[[ Supplied information open ]]

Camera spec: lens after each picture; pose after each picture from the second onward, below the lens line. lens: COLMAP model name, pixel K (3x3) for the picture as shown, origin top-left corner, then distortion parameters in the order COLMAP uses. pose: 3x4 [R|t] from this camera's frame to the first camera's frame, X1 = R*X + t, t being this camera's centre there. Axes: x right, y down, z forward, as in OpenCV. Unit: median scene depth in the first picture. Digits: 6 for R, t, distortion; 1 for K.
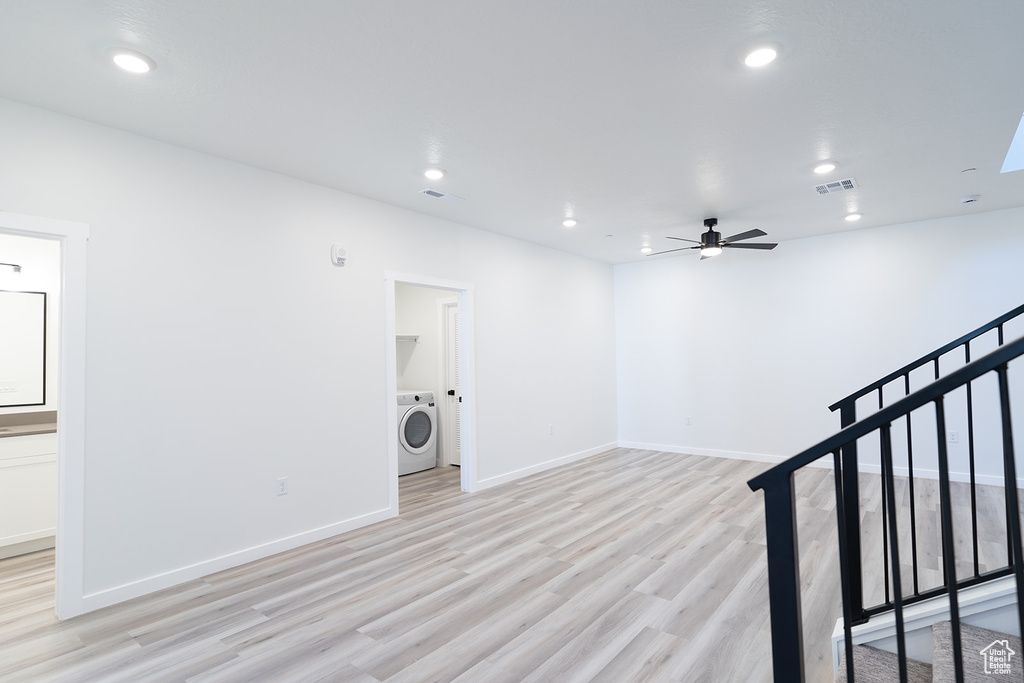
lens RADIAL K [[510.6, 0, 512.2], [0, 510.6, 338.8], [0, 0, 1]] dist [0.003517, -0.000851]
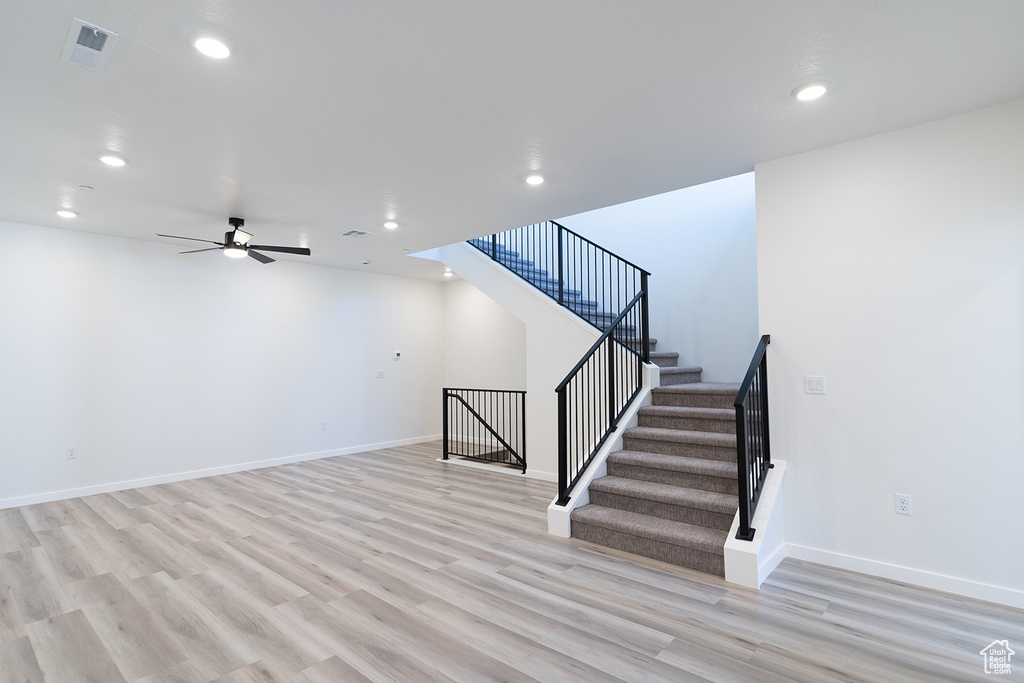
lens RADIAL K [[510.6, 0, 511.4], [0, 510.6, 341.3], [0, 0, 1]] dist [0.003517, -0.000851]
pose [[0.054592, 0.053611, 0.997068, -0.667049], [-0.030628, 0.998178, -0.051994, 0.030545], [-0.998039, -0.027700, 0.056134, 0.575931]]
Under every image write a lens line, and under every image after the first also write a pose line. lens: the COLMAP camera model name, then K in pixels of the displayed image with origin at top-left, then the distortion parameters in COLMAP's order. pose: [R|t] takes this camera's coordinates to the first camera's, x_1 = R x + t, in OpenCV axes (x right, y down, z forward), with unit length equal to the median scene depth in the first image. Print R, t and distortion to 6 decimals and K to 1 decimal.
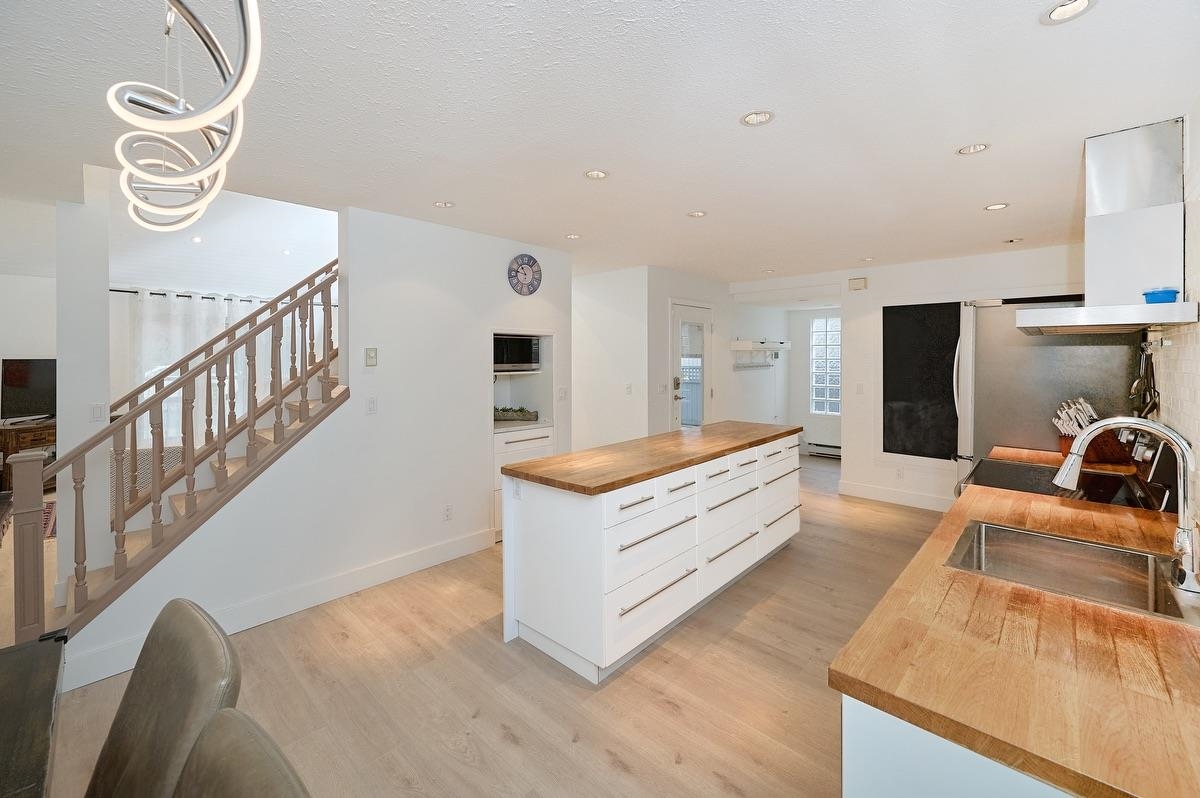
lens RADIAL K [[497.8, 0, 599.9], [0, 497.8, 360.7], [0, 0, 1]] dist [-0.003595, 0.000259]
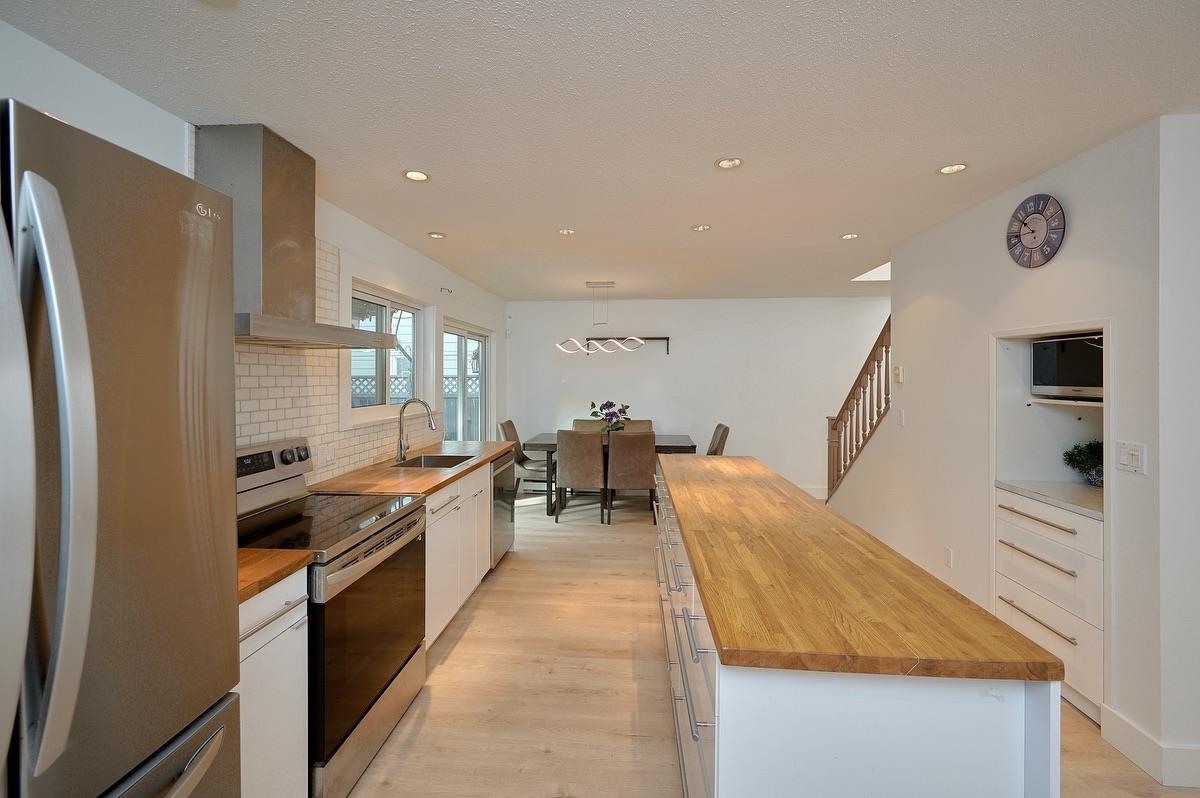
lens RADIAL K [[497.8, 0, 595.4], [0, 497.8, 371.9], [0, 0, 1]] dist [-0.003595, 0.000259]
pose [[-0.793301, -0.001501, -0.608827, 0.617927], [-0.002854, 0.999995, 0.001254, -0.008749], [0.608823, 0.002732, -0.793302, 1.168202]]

[[ Supplied information closed ]]

Requirement.
Since only the text is wanted, repeat all the records above exactly and omit the pictures.

Task solution.
Camera spec: lens after each picture; pose after each picture from the second onward, below the lens line. lens: COLMAP model name, pixel K (3x3) for the picture as shown, origin top-left corner, then distortion parameters in the order COLMAP uses. pose: 3x4 [R|t] from this camera's frame to the first camera's frame, X1 = R*X + t, t being this camera's centre there. Axes: x right, y down, z forward, as in OpenCV. Unit: median scene depth in the first picture. Digits: 6 for R, t, distortion; 1 for K.
lens RADIAL K [[510.6, 0, 512.2], [0, 510.6, 338.8], [0, 0, 1]] dist [0.003517, -0.000851]
lens RADIAL K [[510.6, 0, 511.4], [0, 510.6, 341.3], [0, 0, 1]] dist [0.003517, -0.000851]
pose [[0.054592, 0.053611, 0.997068, -0.667049], [-0.030628, 0.998178, -0.051994, 0.030545], [-0.998039, -0.027700, 0.056134, 0.575931]]
Under every image write a lens line, and under every image after the first also write a pose line. lens: the COLMAP camera model name, then K in pixels of the displayed image with origin at top-left, then the distortion parameters in COLMAP's order. pose: [R|t] takes this camera's coordinates to the first camera's, x_1 = R x + t, in OpenCV axes (x right, y down, z forward), with unit length equal to the median scene depth in the first image. Print R, t and distortion to 6 decimals and K to 1 decimal.
lens RADIAL K [[497.8, 0, 599.9], [0, 497.8, 360.7], [0, 0, 1]] dist [-0.003595, 0.000259]
lens RADIAL K [[497.8, 0, 595.4], [0, 497.8, 371.9], [0, 0, 1]] dist [-0.003595, 0.000259]
pose [[-0.793301, -0.001501, -0.608827, 0.617927], [-0.002854, 0.999995, 0.001254, -0.008749], [0.608823, 0.002732, -0.793302, 1.168202]]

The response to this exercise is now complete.